The book of Numbers continues to establish the law in tedium and subsequently offers a case study of application to the law regarding God’s boundaries and expectations, the consequences of breaking said boundaries and exacting God’s justice, and the bestowing of God’s loving mercy when the people repent. The prescription of the law to the people continues from Leviticus to Numbers. God’s laws are set forth in intricate detail in order to offer a demarkation of God’s mercy: within the boundaries Israel may enjoy God’s love and support to its fullest. Though the people may be frustrated or even disheartened, God will hear them and respond. Such example is given when the people cry out for meat, and God responds that He will provide meat every day for a month (Numbers 11:18b-23).
God’s forgiveness is sure and yet it is also with consequence. For example Moses sends those into Canaan to spy, and when they return and report their findings, the people cry out against their situations and wish they had died in Egypt. God responds with both mercy and consequence: “I do forgive, just as you have asked; nevertheless—as I live, and as all the earth shall be filled with the glory of the Lord—none of the people who have seen my glory and the signs that I did in Egypt and in the wilderness, and yet have tested me these ten times and have not obeyed my voice, shall see the land that I swore to give to their ancestors; none of those who despised me shall see it” (14:20-23). We also have the punishment of Korah for failure to obey God’s law (16:31-35). Even God’s chosen in Moses and Aaron are not without consequence when they fail to trust God’s protection (20:9-13).

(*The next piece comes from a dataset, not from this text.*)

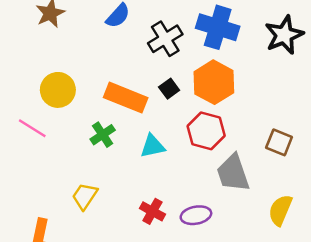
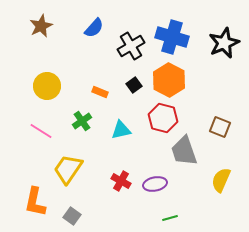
orange rectangle: (126, 98) -> (100, 92), size x0.5
pink line: (32, 128) -> (41, 131), moved
yellow trapezoid: (85, 196) -> (68, 169), size x1.4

While Numbers illustrates the demarkation of God’s mercy within the limits of His decrees, it also illustrates God’s wrath when those boundaries are crossed. His justice is swift and precise. His patience is tested time and time again. Yet, He continues to uphold His covenant with His people in spite of their repeated abandonment of their portion. His laws are clear and specific; it is the people who fail and need atonement.
As a result of God’s clearly defined laws and justice, the failures of Israel are addressed, corrected, and atoned for.